A federal judge in Missouri and Supreme Court Justice Amy Coney Barrett on Thursday rejected two challenges to President Biden's students loan forgiveness plan, a few days before the Education Department will start discharging up to $20,000 of debt for the 12 million people who've applied for relief in the program's first week. Barrett dismissed without explanation an application for an emergency injunction from a local Wisconsin taxpayer organization, likely agreeing with a lower court that the group lacks standing.
U.S. District Judge Henry Autrey in St. Louis rejected what was widely seen as the most serious legal challenge to Biden's plan, a lawsuit by six states claiming the debt forgiveness will deprive them of tax revenue and harm state entities that profit from a defunct type of federal students loan. The states — Nebraska, Missouri, Arkansas, Iowa, Kansas, and South Carolina — also argue Biden's order is unlawful.

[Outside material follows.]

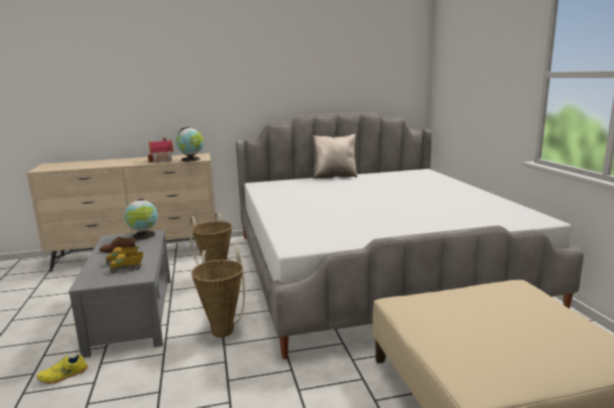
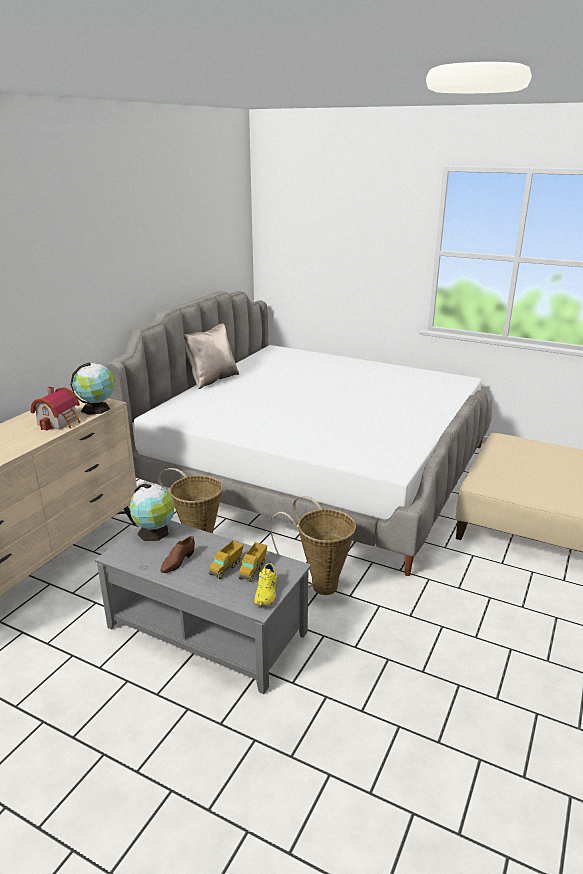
camera: 50 degrees left, 10 degrees up
(63, 376) = (289, 716): yellow shoe -> yellow shoe (267, 593)

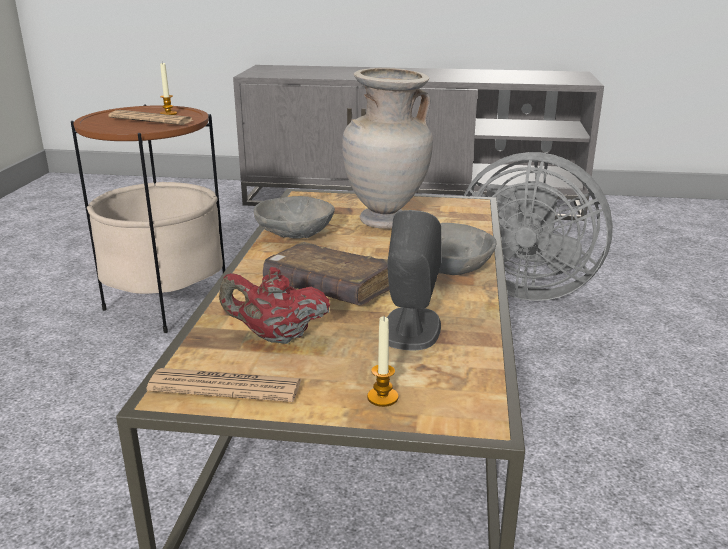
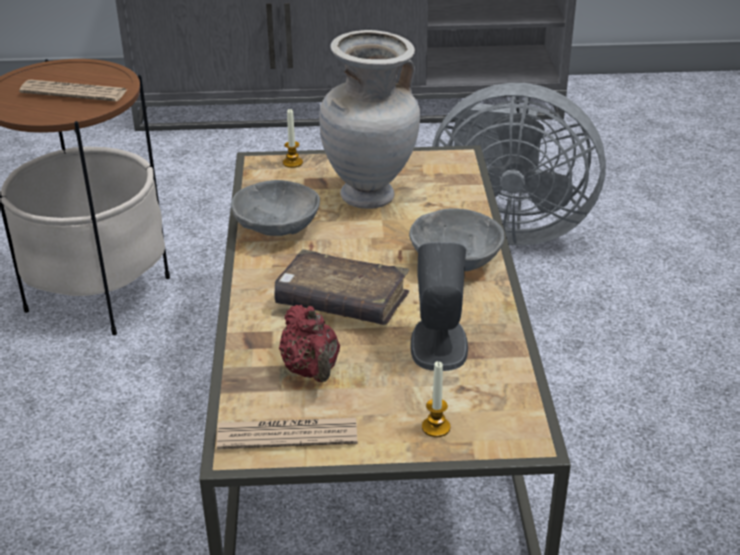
camera: 10 degrees left, 10 degrees up
(168, 113) = (86, 76): candle -> candle (292, 163)
(276, 337) = (311, 371): red teapot -> red teapot turned 105 degrees counterclockwise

The Education Department tweaked Biden's plan hours before the states filed suit, stripping eligibility from borrowers still paying off the older type of loan. Autrey, a George W. Bush appointee, agreed that Biden's changes to the program undercut the legal case and also said the states lack standing to sue. "While plaintiffs present important and significant challenges to the debt relief plan, the current plaintiffs are unable to proceed to the resolution of these challenges," he wrote.
The states said they will appeal Autrey's ruling. "An appeal would send the case to a conservative panel of judges on the U.S. Court of Appeals for the 8th Circuit," The Washington Post notes.
The lawsuit from the six states "was probably the strongest" of the legal challenges to Biden's debt forgiveness plan, but it isn't he only one, NPR's Cory Turner said Thursday. And "with the cases that are still outstanding, it's worth remembering that these conservative legal groups have been pretty thoughtful about where they're filing their lawsuits, hoping they'll get a more sympathetic conservative judge — places like Arizona and Texas. So anything is still possible."
At the same time, "it seems pretty unlikely at this point that a court will intervene before cancelation starts" as early as Sunday, Turner adds, and legal experts say "it's highly unlikely" that the courts would undo the cancelations, in part "because restoring student loans after they'd been erased is not unlike trying to put a sneeze back in your nose."